Your task:
Count the lines in the entries below that contain the word "hoặc", and reply with the number alone.

Given data:
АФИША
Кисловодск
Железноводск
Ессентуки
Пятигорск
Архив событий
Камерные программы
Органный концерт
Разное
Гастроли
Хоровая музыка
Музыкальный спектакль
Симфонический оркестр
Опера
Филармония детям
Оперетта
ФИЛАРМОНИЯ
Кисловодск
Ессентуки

...

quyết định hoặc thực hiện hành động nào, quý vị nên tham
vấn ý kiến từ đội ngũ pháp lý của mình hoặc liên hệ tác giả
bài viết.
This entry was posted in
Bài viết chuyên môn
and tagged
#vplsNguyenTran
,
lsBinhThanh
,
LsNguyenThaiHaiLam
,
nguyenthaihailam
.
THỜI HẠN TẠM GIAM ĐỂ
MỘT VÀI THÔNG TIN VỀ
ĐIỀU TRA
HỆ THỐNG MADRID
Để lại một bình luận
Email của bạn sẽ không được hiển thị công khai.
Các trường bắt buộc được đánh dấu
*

Solution:
2